**Task statement**: Output only the lines of the entries that follow, starting at the one with "European Commission |" and running down to the one with "Quality | Moderate |", both included and unchanged.

==== Provided data

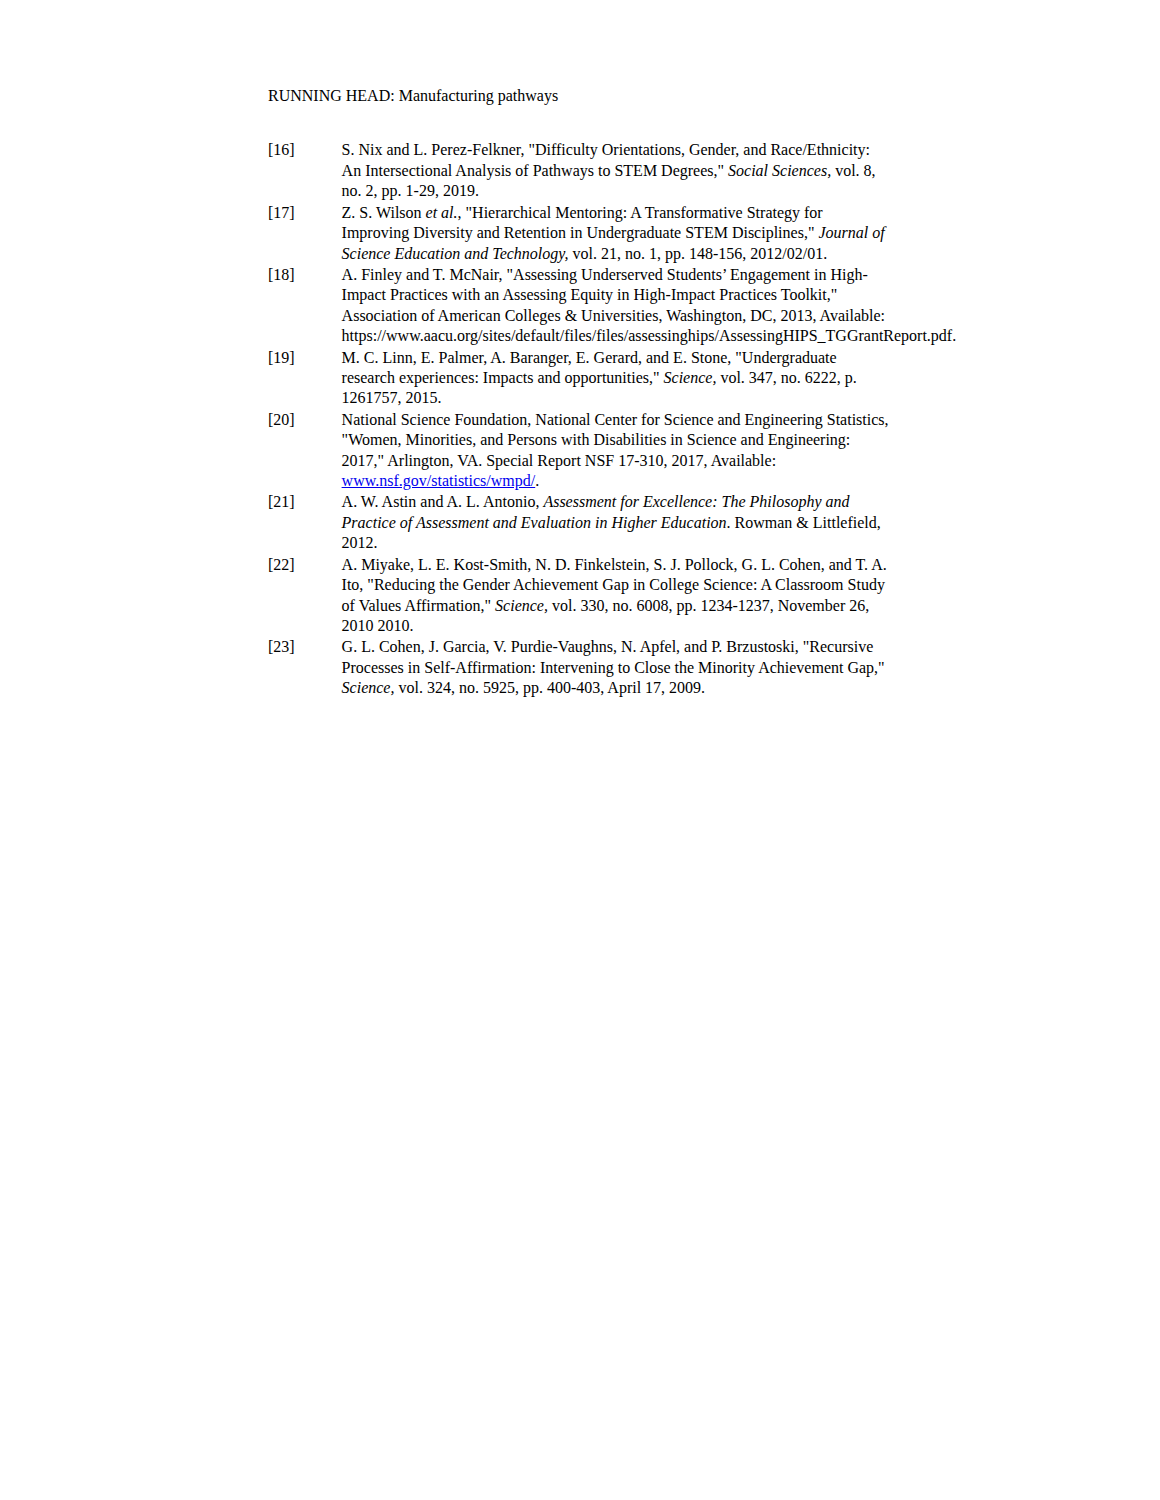RUNNING HEAD: Manufacturing pathways
[16] S. Nix and L. Perez-Felkner, "Difficulty Orientations, Gender, and Race/Ethnicity: An Intersectional Analysis of Pathways to STEM Degrees," Social Sciences, vol. 8, no. 2, pp. 1-29, 2019.
[17] Z. S. Wilson et al., "Hierarchical Mentoring: A Transformative Strategy for Improving Diversity and Retention in Undergraduate STEM Disciplines," Journal of Science Education and Technology, vol. 21, no. 1, pp. 148-156, 2012/02/01.
[18] A. Finley and T. McNair, "Assessing Underserved Students’ Engagement in High-Impact Practices with an Assessing Equity in High-Impact Practices Toolkit," Association of American Colleges & Universities, Washington, DC, 2013, Available: https://www.aacu.org/sites/default/files/files/assessinghips/AssessingHIPS_TGGrantReport.pdf.
[19] M. C. Linn, E. Palmer, A. Baranger, E. Gerard, and E. Stone, "Undergraduate research experiences: Impacts and opportunities," Science, vol. 347, no. 6222, p. 1261757, 2015.
[20] National Science Foundation, National Center for Science and Engineering Statistics, "Women, Minorities, and Persons with Disabilities in Science and Engineering: 2017," Arlington, VA. Special Report NSF 17-310, 2017, Available: www.nsf.gov/statistics/wmpd/.
[21] A. W. Astin and A. L. Antonio, Assessment for Excellence: The Philosophy and Practice of Assessment and Evaluation in Higher Education. Rowman & Littlefield, 2012.
[22] A. Miyake, L. E. Kost-Smith, N. D. Finkelstein, S. J. Pollock, G. L. Cohen, and T. A. Ito, "Reducing the Gender Achievement Gap in College Science: A Classroom Study of Values Affirmation," Science, vol. 330, no. 6008, pp. 1234-1237, November 26, 2010 2010.
[23] G. L. Cohen, J. Garcia, V. Purdie-Vaughns, N. Apfel, and P. Brzustoski, "Recursive Processes in Self-Affirmation: Intervening to Close the Minority Achievement Gap," Science, vol. 324, no. 5925, pp. 400-403, April 17, 2009.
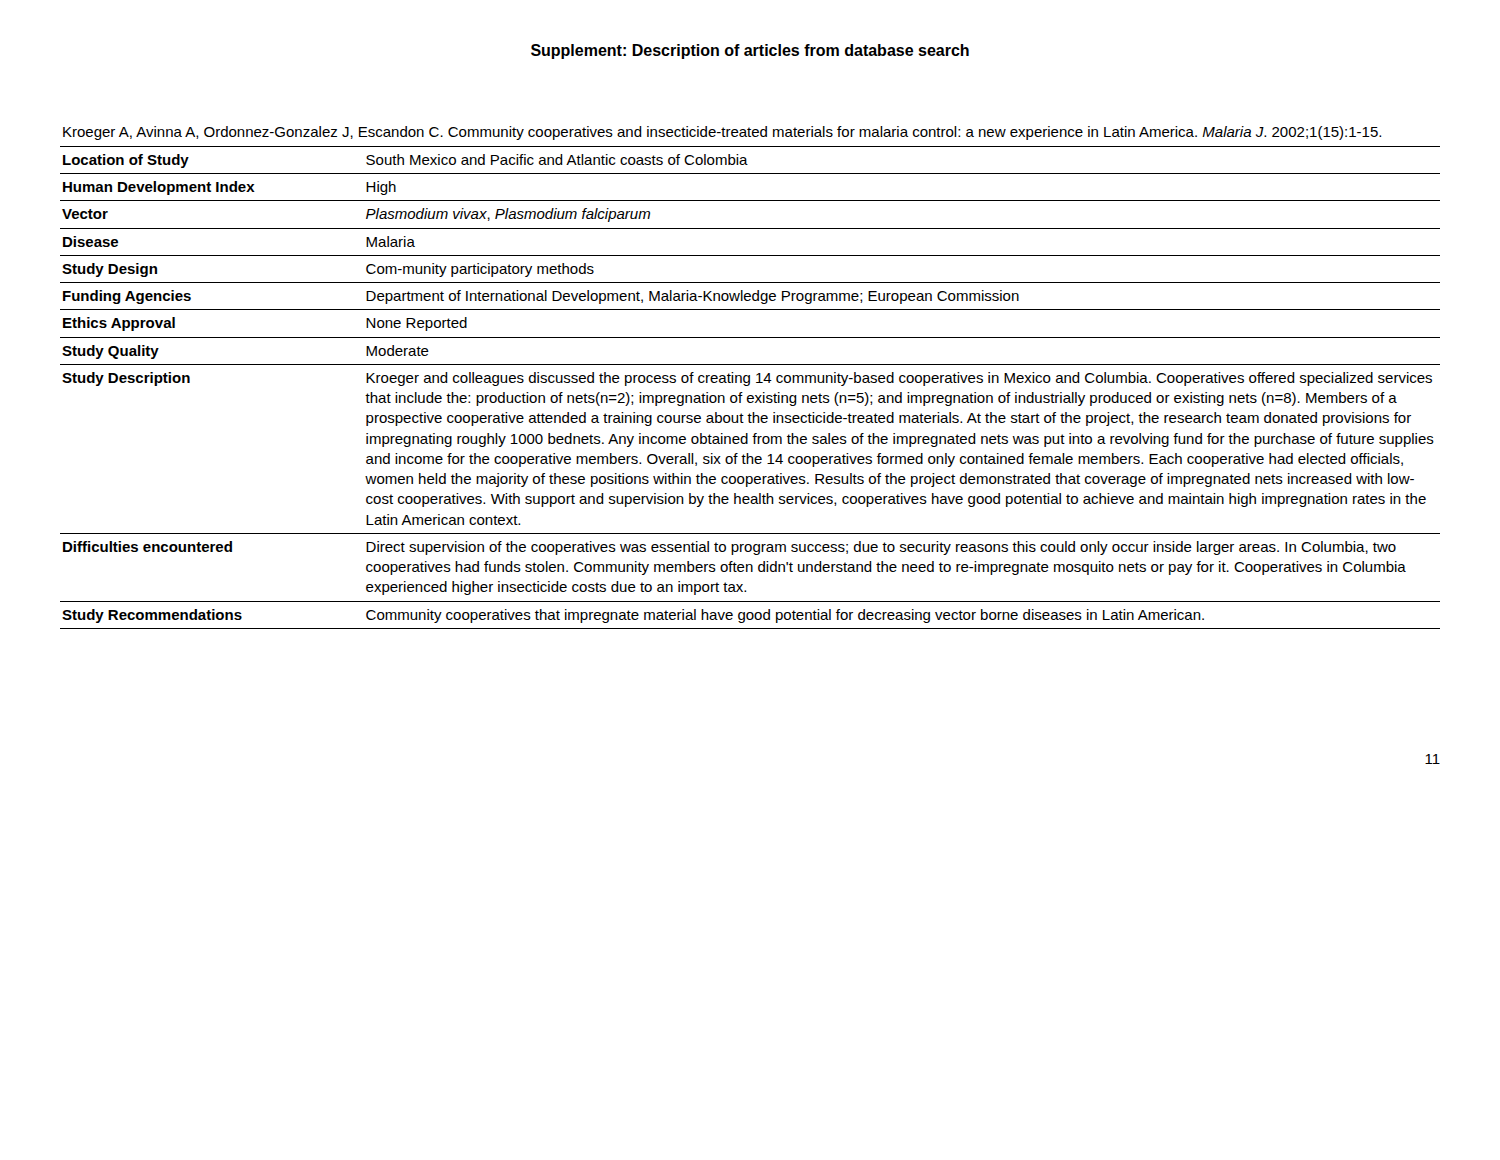Supplement: Description of articles from database search
Kroeger A, Avinna A, Ordonnez-Gonzalez J, Escandon C. Community cooperatives and insecticide-treated materials for malaria control: a new experience in Latin America. Malaria J. 2002;1(15):1-15.
| Location of Study | South Mexico and Pacific and Atlantic coasts of Colombia |
| Human Development Index | High |
| Vector | Plasmodium vivax , Plasmodium falciparum |
| Disease | Malaria |
| Study Design | Com-munity participatory methods |
| Funding Agencies | Department of International Development, Malaria-Knowledge Programme; European Commission |
| Ethics Approval | None Reported |
| Study Quality | Moderate |
| Study Description | Kroeger and colleagues discussed the process of creating 14 community-based cooperatives in Mexico and Columbia. Cooperatives offered specialized services that include the: production of nets(n=2); impregnation of existing nets (n=5); and impregnation of industrially produced or existing nets (n=8). Members of a prospective cooperative attended a training course about the insecticide-treated materials. At the start of the project, the research team donated provisions for impregnating roughly 1000 bednets. Any income obtained from the sales of the impregnated nets was put into a revolving fund for the purchase of future supplies and income for the cooperative members. Overall, six of the 14 cooperatives formed only contained female members. Each cooperative had elected officials, women held the majority of these positions within the cooperatives. Results of the project demonstrated that coverage of impregnated nets increased with low-cost cooperatives. With support and supervision by the health services, cooperatives have good potential to achieve and maintain high impregnation rates in the Latin American context. |
| Difficulties encountered | Direct supervision of the cooperatives was essential to program success; due to security reasons this could only occur inside larger areas. In Columbia, two cooperatives had funds stolen. Community members often didn't understand the need to re-impregnate mosquito nets or pay for it. Cooperatives in Columbia experienced higher insecticide costs due to an import tax. |
| Study Recommendations | Community cooperatives that impregnate material have good potential for decreasing vector borne diseases in Latin American. |
11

========

**Written answer**:
| Funding Agencies | Department of International Development, Malaria-Knowledge Programme; European Commission |
| Ethics Approval | None Reported |
| Study Quality | Moderate |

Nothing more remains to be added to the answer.